Hey all, was just looking at Firefox’s new terms of service for their binaries (yuck!) and learned about a new app store called Accrescent.
https://accrescent.app/ (currently down for me)
To me it seems like the major difference is that with F-droid you are trusting the F-droid developers to build the binary correctly from the developers’ source, where with Accrescent, you are trusting that the developers’ binary is really built from their source code.
Then there are other side discussions about build reproducibility. How much does that matter? And some developers don’t like the F-droid build system?
Anyway just wondering what you all think about App Stores on Android Systems?
Haven’t looked at it in detail. I like F-Droid because the apps seem to be non-predatory OSS that gets the job done. Its not really a ‘store’ though. I think some apps have a paid Play Store release and a free F-Droid release, to make it easy to support the devs if you want.

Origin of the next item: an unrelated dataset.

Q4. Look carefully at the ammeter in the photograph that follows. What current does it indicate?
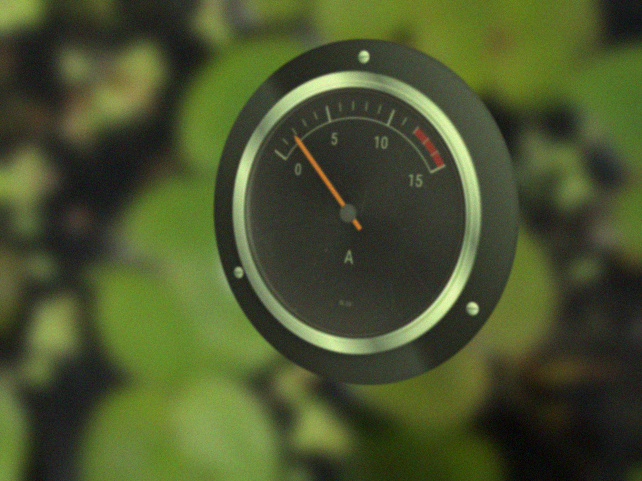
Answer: 2 A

Does accrescent support non-free apps?
So, F-Droid isn’t a store. It’s a repository for OSS android applications.
So in my mind, there is no trustless source. Even with the official app store you’re trusting that Google is doing due diligence when it comes to developers pushing apps to their platform, too. They may have scans and whatnot, but every so often malicious apps make it to their platform and eventually to users. So frankly I would rather trust my own gut, and the OSS community rather than being told by Google “it’s totally safe, trust us!”

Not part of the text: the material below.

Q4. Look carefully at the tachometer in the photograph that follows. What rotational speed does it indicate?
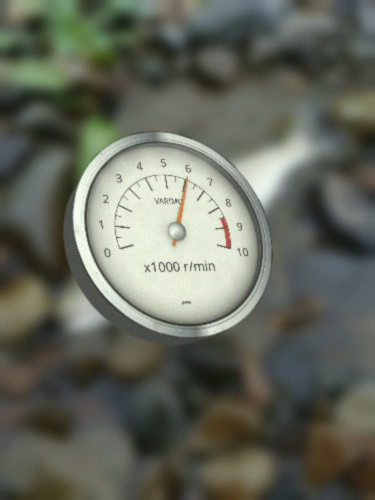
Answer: 6000 rpm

Frankly the only repo that I trust is IzzyOnDroid and even he doesn’t strenuously vet sources. His repo is an aggregate that either he, or other developers can have their repo be pulled to for a wider audience.

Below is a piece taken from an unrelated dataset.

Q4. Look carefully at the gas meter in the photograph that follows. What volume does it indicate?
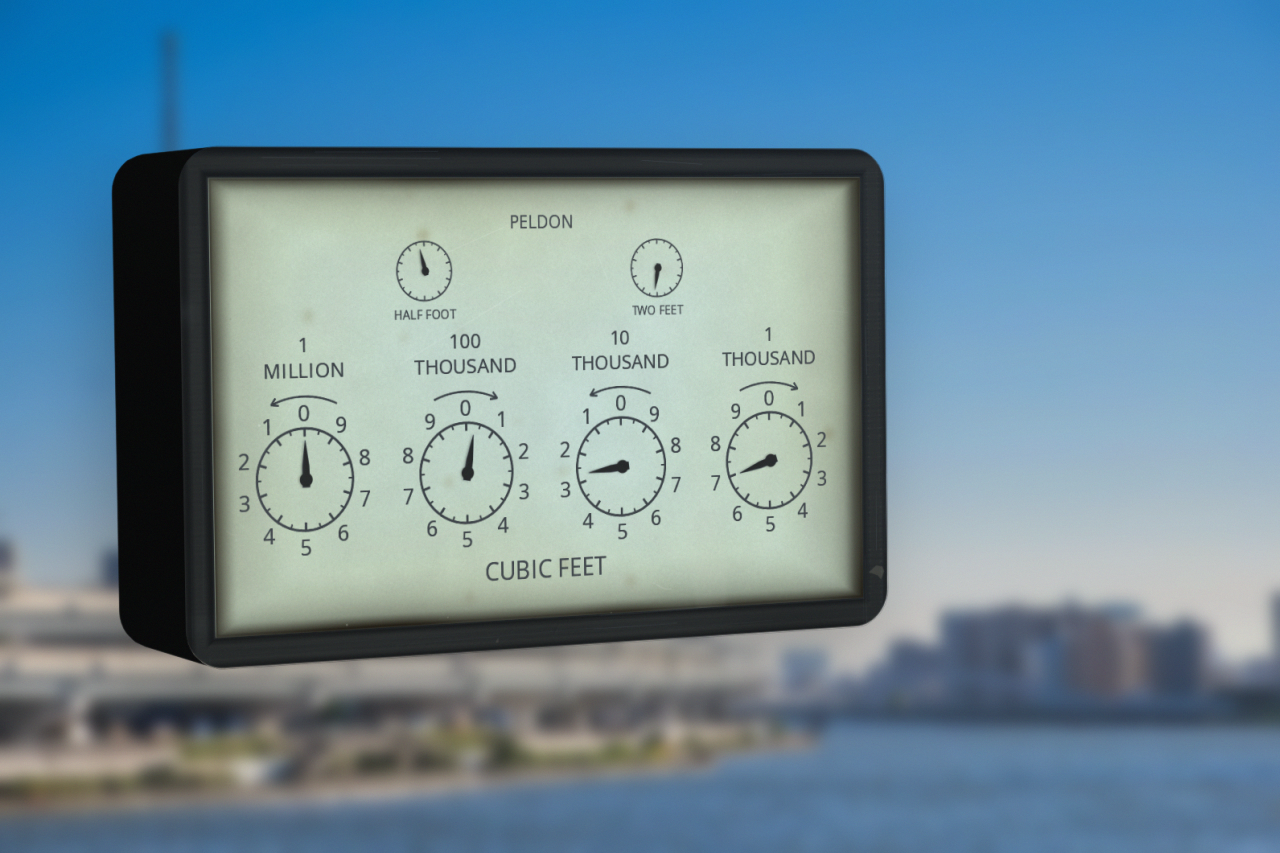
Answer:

The same author also runs a magisk repository which is great.
I use F-droid. I don’t check hash keys but having that kind reassurance is definitely better than trusting F-droid blindly.
I have had issues F-droid uploads before.
So Accrescent has only a limited number of apps and only installs on Android 10 and up.
If you want something with less limits, you can use Obtanium with AppVerifier, or APKMirror, which also has the hash keys available.